Выбрать главу

Подойдя к великану — тот перешел на очередной язык, — Дункан остановился как вкопанный. Его пробрала дрожь, и отнюдь не от холодной воды. В желудке застряла сосулька.

На голове незнакомца пернатой капелькой крови сидел самец кардинала; пичуга настороженно огляделась и упорхнула. Потом из кустов вышел олень; завидев Дункана, зверь остановился на секунду, но не убежал — наоборот, подошел к великану, ткнулся носом в ухо, лизнул в щеку и только тогда ускакал.

«Да кто он такой? — подумалось Дункану. — Франциск Ассизский наших дней?»

Незнакомец прервал молитву на каком-то грубо звучащем языке, отпустил распятие — крестик закачался, скользя по потной груди, потом замер — и, перекрестившись, встал. Нет, скорее вознесся — тело его вздымалось ввысь, как у доисторической твари. Росту в нем было добрых восемь футов — Дункан со своими шестью футами семью дюймами казался рядом с ним пигмеем. «Да он весит фунтов четыреста пятьдесят, — подумал Дункан. — Чудовище какое-то. Лев человеческого рода. Левиафан, зубр».

— Слышишь ли музыку деревьев? — осведомился незнакомец самым густым басом, какой только доводилось слышать Дункану.

— Нет, а ты? — парировал беглец. Великан, конечно, внушал почтение, но Дункан смертельно устал, все еще не утолил ни голода, ни жажды, а кроме того, не боялся никого из людей — по крайней мере, так он себя уверял.

— Разумеется, — пророкотал великан. — В этот час и при такой погоде они играют аллегретто ре мажор.

— Ты всегда такую херню несешь? — усмехнулся Дункан.

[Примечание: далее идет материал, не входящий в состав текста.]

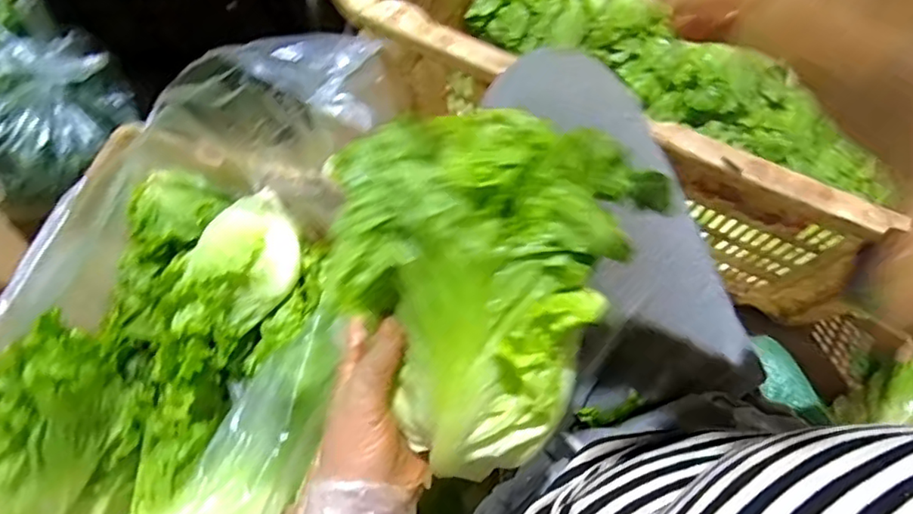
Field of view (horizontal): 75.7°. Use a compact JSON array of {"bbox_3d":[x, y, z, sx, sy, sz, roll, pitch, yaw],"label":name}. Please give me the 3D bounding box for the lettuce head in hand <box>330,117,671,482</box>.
[{"bbox_3d":[0.009,0.001,0.291,0.133,0.086,0.172,26,74,10],"label":"lettuce head in hand"}]

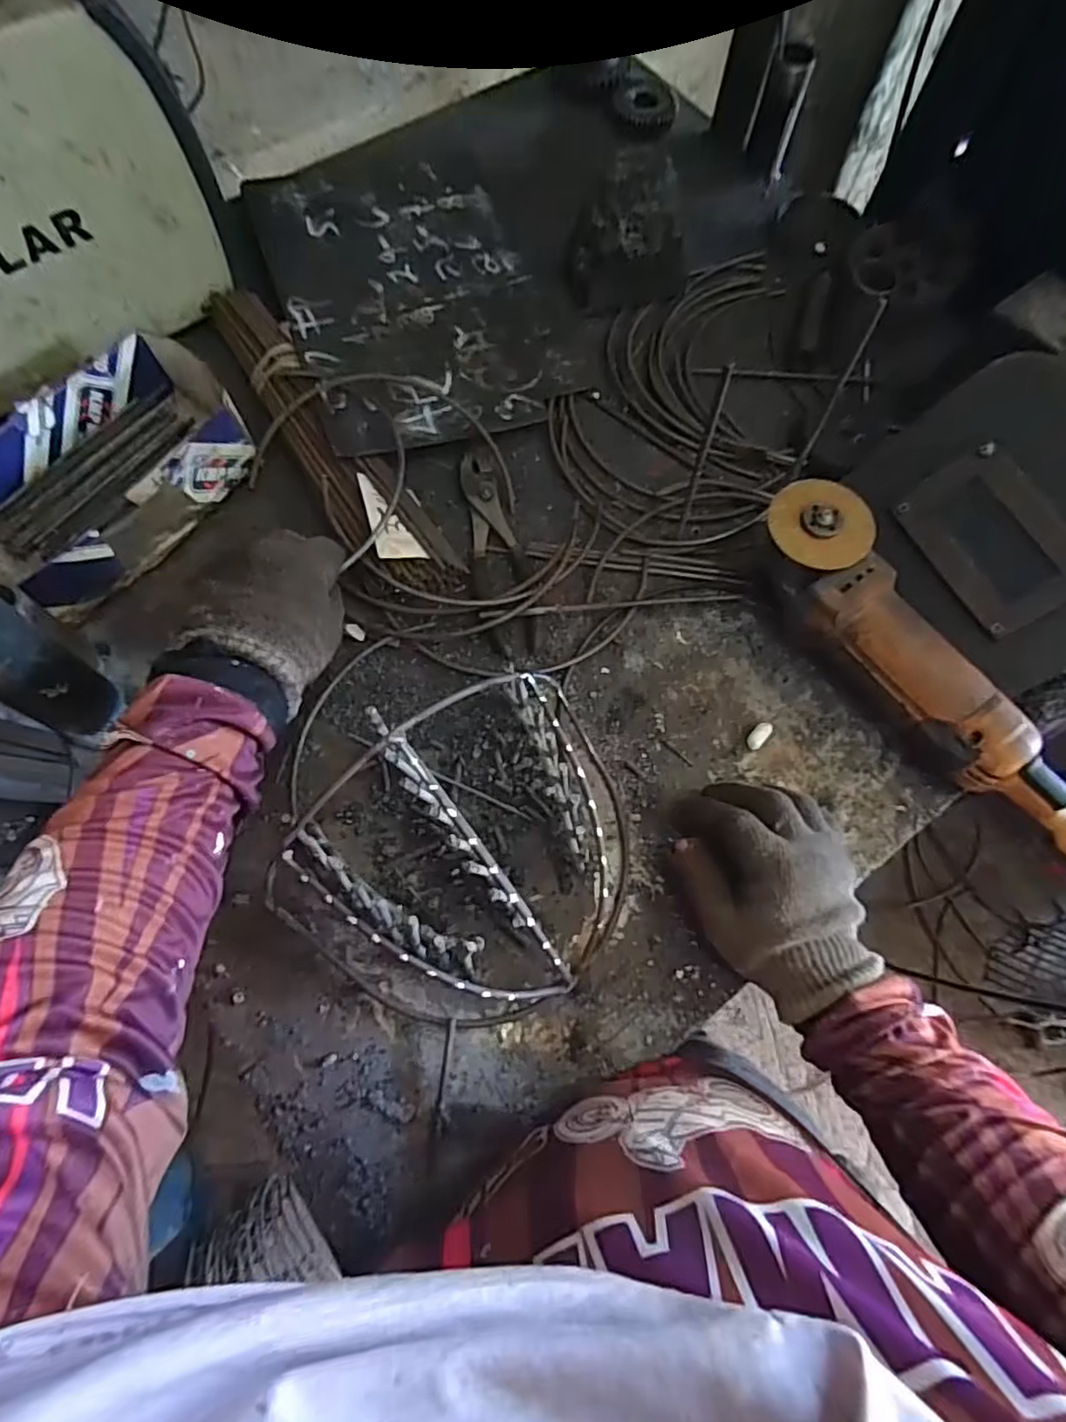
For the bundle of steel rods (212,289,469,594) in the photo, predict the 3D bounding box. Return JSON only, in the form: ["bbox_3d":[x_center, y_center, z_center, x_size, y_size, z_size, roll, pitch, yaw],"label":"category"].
[{"bbox_3d":[-0.189,-0.242,0.551,0.071,0.031,0.360,-35,76,-13],"label":"bundle of steel rods"}]

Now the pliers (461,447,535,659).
[{"bbox_3d":[-0.031,-0.138,0.545,0.050,0.014,0.193,-10,71,-6],"label":"pliers"}]

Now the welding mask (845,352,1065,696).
[{"bbox_3d":[0.367,-0.140,0.487,0.165,0.050,0.215,-36,75,32],"label":"welding mask"}]

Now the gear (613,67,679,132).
[{"bbox_3d":[0.131,-0.711,0.739,0.071,0.017,0.081,3,71,-1],"label":"gear"}]

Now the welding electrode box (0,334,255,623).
[{"bbox_3d":[-0.354,-0.200,0.529,0.153,0.058,0.240,33,73,9],"label":"welding electrode box"}]

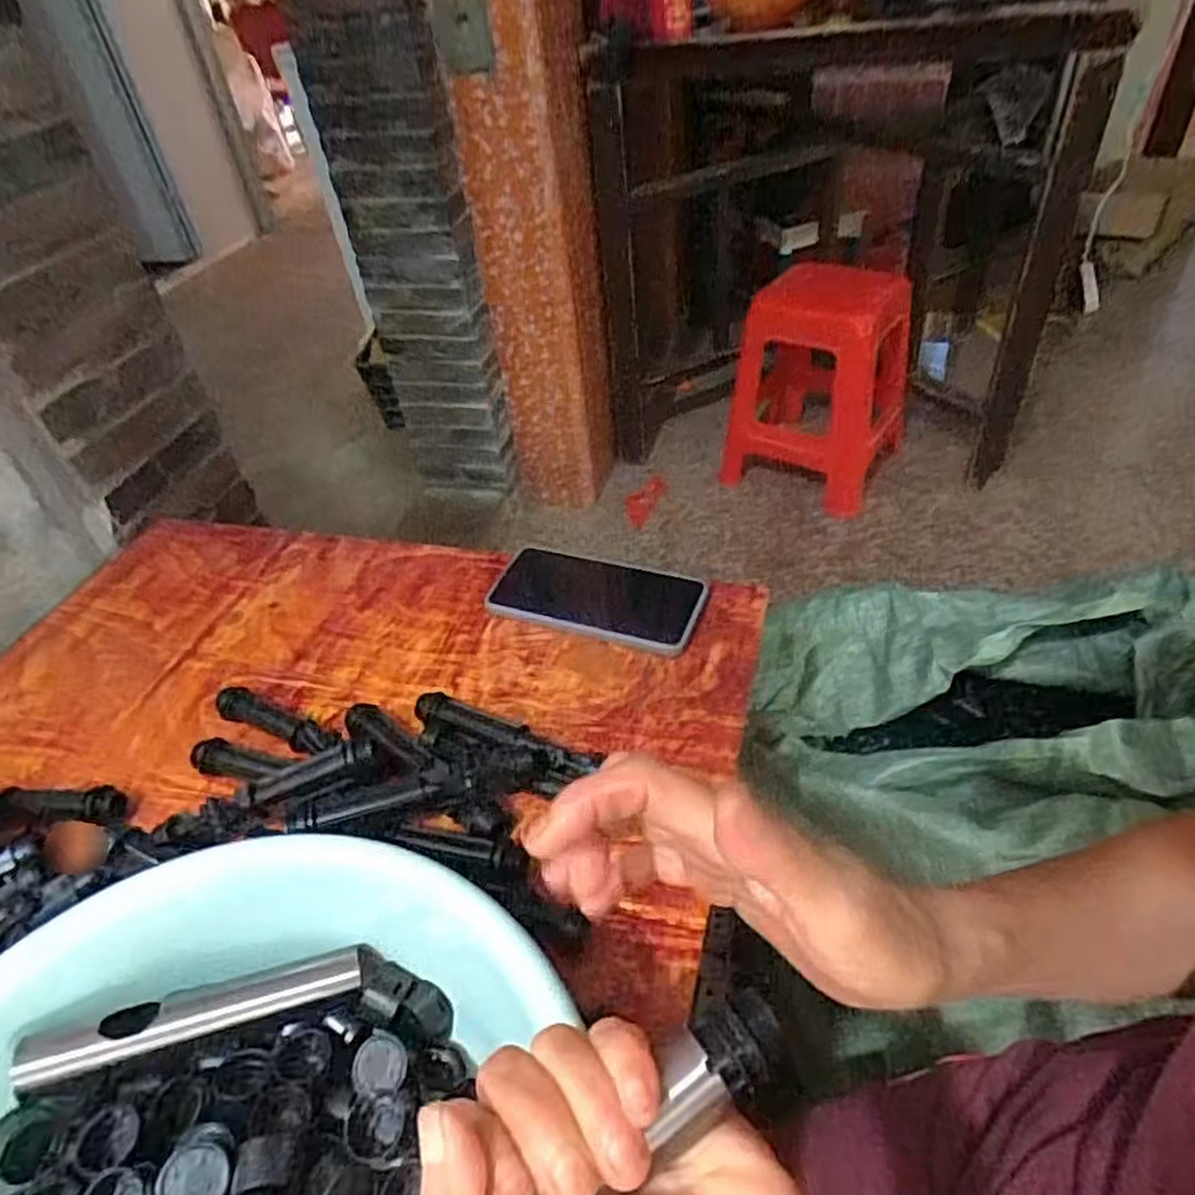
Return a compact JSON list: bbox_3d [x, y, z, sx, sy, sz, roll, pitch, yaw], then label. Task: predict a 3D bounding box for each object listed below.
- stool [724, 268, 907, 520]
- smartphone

— Ха! Ха! Хо! ХО! ХО! ХО! — Смех незнакомца отличался от рева разъяренного медведя только наличием улыбки. Он протянул Дункану руку, и ладонь беглеца утонула в великанском кулаке. Показывать свою силу великан не стал — незачем.

— Добро пожаловать, друг. Полагаю, ты бежишь от того, что правительство называет правосудием?

— Угадал. А ты? — Дункану казалось, что все происходящее не совсем реально. Он на сцене, среди странных декораций, вместе с исполнителем экзотической роли. Только вот текста ему не дали, приходится импровизировать.

Самым удивительным ему показалось то, что незнакомец без вопросов поверил, что Дункан — мятежник в бегах. А окажись он органиком, выдающим себя за беглеца?

Впрочем, очень может быть, что этот тип сам органик, выдающий себя за беглеца, чтобы ловить беглецов настоящих.

— Я Уильям Сент-Джордж Дункан. Разыскиваюсь правительством. Так что я для тебя опасен, за мной идет охота.

Великан подошел к мешку с провизией и, повернув голову, ответил:

— А я — отец Кобэм Ван Кабтаб. Короче, падре Коб, хотя ничего короче во мне вроде и нет.

Возвращаясь с сумкой в одной руке и громадным сандвичем в другой, падре Коб пробурчал, не переставая жевать:

— Ты из какого дня?

— Из вторника.

— А бежал?..

— Из клиники Такахаси в Манхэттене.

Мохнатые черные брови поднялись.

— Впечатляющее начало. Хотел бы я узнать, как это ты провернул, но с этим обождем. Пошли, гражданин Дункан. Или можно просто Уильям?

— Сойдет и Билл.

— Слишком обычно. Как насчет… Данк?

— О’кей.

Падре Коб направился на север. Дункан последовал за ним.

— Куда мы идем? — спросил Дункан, когда его провожатый остановился, чтобы глотнуть из фляги.

— Придем — узнаешь. Держись за моей спиной. И молчи, я не филин — шею выворачивать.

«Парень, а если у меня передатчик под кожей?», — подумал Дункан. Впрочем, а кто сказал, что передатчика нет у падре?

— Ты сам из какого дня? — спросил Дункан, когда они петляли между кустами.

— Родом из четверга. А сейчас живу с четверга до четверга, как положено Богом и природой.

— Люди и сами часть природы. И все, что они делают, — естественно, потому что ничего противоестественного природа сотворить не может.

— Хитро сказано, — прогудел падре Коб. — Спорить не буду. Но скажу одно: быть однодневкой нездорово. Как тебе такое?

— Точно мозгам по яйцам, — ответил Дункан.

Падре хихикнул, то есть издал звук, долженствующий изображать хихиканье, потом внезапно остановился и поднял руку. Дункан замер. Жест священника явно подразумевал, что лучше помолчать, но вокруг раздавались только птичьи крики — громче всего воронье карканье. Быть может, птиц встревожило то, что привлекло внимание Коба?